• INFORMATION SHOWN

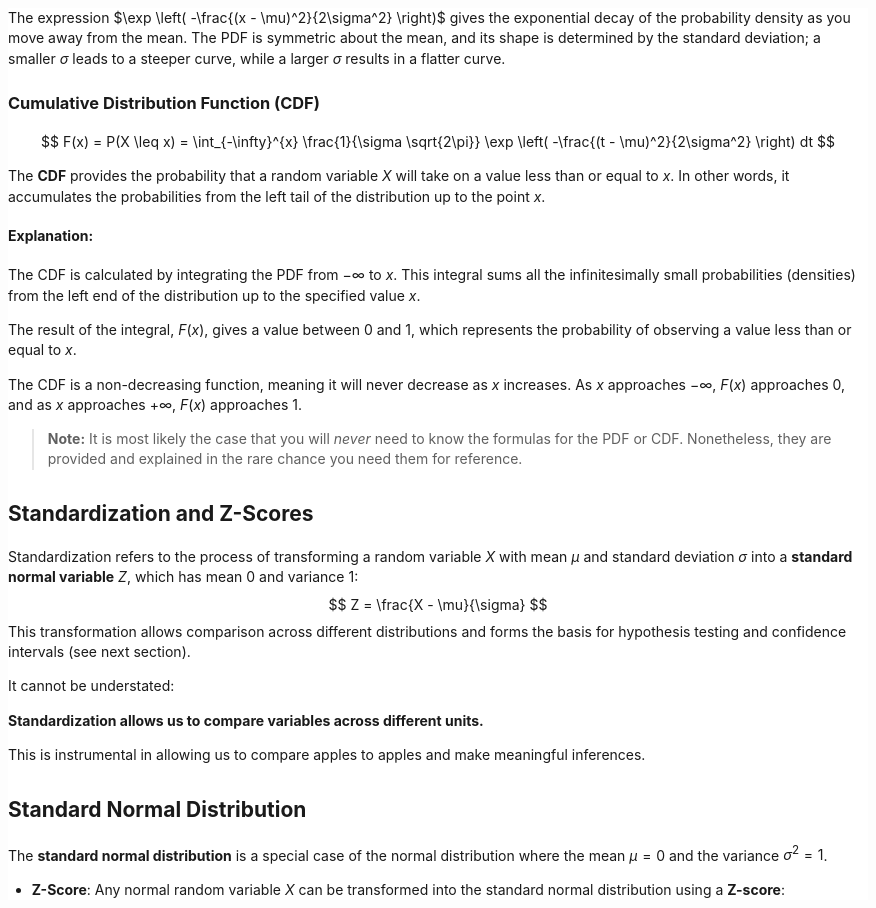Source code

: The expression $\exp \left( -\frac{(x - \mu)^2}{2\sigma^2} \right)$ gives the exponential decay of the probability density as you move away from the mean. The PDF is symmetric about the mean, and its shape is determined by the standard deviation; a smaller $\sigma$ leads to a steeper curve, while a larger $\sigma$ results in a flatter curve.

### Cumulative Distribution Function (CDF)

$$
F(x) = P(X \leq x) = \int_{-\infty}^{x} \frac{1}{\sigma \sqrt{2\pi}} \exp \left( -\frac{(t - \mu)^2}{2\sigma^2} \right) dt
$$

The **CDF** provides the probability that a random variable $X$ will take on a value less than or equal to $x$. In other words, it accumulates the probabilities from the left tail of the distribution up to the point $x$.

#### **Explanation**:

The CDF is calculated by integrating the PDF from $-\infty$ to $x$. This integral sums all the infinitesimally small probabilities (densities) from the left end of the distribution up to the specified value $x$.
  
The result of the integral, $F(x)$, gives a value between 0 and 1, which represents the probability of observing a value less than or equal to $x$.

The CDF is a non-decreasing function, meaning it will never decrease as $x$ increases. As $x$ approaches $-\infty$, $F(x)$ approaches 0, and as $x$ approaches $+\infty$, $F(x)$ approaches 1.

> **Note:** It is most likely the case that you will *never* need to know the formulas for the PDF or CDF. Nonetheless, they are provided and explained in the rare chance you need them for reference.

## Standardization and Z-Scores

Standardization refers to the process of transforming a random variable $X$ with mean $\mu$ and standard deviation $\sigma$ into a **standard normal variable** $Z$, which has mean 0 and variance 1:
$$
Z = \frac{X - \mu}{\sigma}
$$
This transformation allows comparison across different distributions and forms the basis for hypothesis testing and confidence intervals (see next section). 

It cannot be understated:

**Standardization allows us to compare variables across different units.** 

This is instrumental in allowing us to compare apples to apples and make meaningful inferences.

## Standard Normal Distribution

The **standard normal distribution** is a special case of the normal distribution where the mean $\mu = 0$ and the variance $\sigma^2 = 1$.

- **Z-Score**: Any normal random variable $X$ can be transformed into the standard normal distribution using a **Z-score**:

==

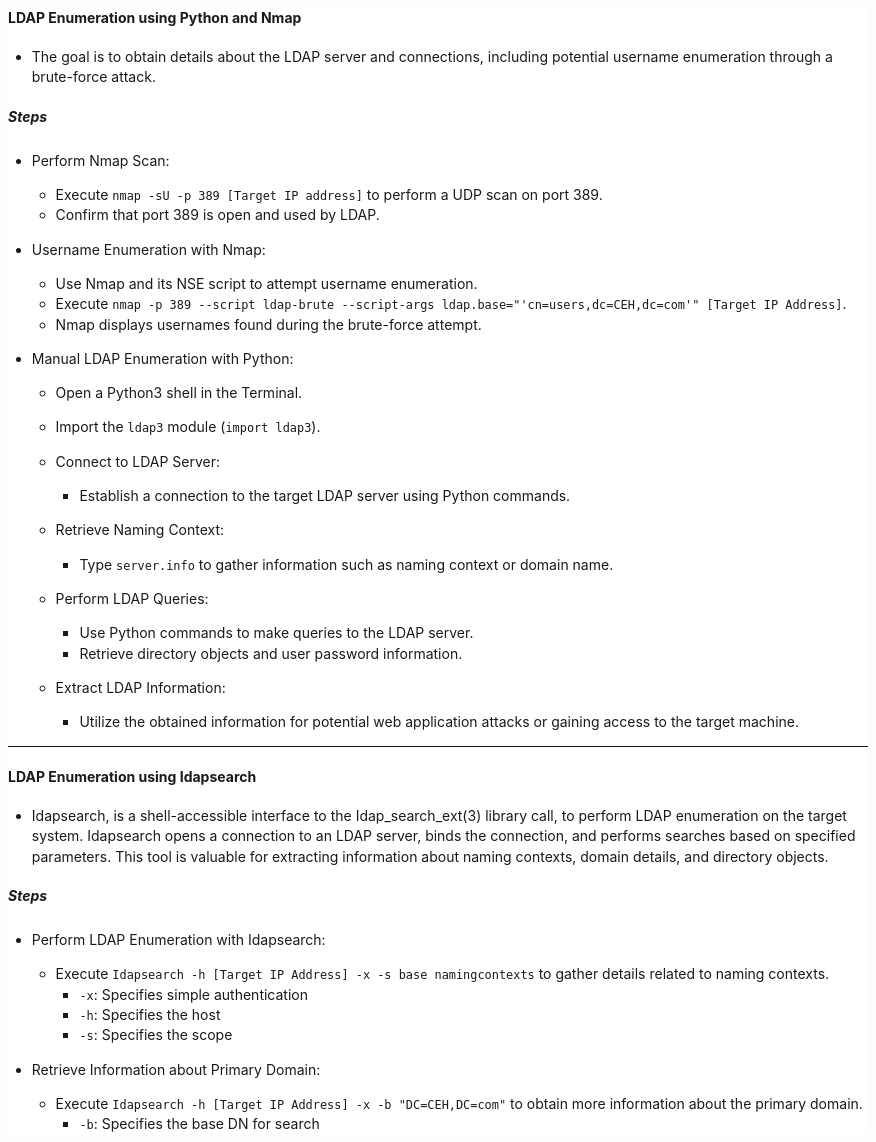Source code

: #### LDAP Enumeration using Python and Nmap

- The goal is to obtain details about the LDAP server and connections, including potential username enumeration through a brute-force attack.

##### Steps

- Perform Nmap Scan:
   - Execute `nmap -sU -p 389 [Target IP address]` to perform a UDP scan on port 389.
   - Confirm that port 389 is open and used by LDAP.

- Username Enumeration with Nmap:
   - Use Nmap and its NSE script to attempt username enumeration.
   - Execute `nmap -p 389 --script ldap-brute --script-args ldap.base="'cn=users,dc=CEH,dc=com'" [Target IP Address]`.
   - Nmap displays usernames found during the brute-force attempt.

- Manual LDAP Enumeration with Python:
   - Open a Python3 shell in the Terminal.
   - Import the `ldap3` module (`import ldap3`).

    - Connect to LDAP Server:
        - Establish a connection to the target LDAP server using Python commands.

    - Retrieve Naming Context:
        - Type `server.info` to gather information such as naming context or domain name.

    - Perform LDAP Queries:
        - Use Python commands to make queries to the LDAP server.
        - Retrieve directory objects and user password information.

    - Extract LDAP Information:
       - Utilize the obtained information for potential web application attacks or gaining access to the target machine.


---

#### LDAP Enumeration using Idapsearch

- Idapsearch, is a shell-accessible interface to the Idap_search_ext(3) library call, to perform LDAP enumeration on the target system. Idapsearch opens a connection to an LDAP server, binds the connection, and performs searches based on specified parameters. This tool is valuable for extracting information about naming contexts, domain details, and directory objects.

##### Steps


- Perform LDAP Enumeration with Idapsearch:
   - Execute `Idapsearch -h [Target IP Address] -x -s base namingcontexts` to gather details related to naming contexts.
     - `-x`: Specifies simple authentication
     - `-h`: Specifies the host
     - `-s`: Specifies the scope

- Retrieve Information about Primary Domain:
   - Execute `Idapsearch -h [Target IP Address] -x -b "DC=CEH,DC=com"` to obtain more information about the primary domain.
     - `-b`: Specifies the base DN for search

==

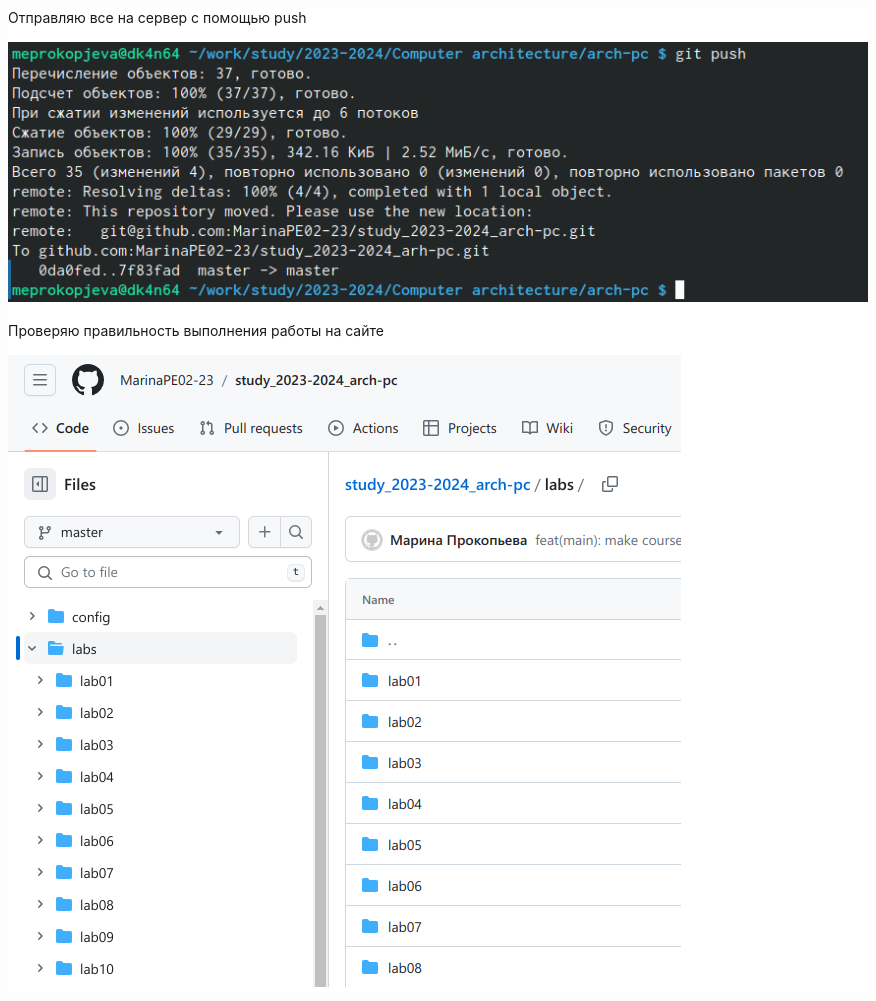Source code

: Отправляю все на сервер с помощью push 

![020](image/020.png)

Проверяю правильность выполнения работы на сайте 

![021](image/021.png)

• ASSIGNMENT
Taking the listing above as the source, transcribe only the lines starting at the line with "## Standard Normal Distribution" and going through the line with "- **Z-Score**: Any", unaltered and with both ends included.

• ANSWER TO THE PROBLEM
## Standard Normal Distribution

The **standard normal distribution** is a special case of the normal distribution where the mean $\mu = 0$ and the variance $\sigma^2 = 1$.

- **Z-Score**: Any normal random variable $X$ can be transformed into the standard normal distribution using a **Z-score**:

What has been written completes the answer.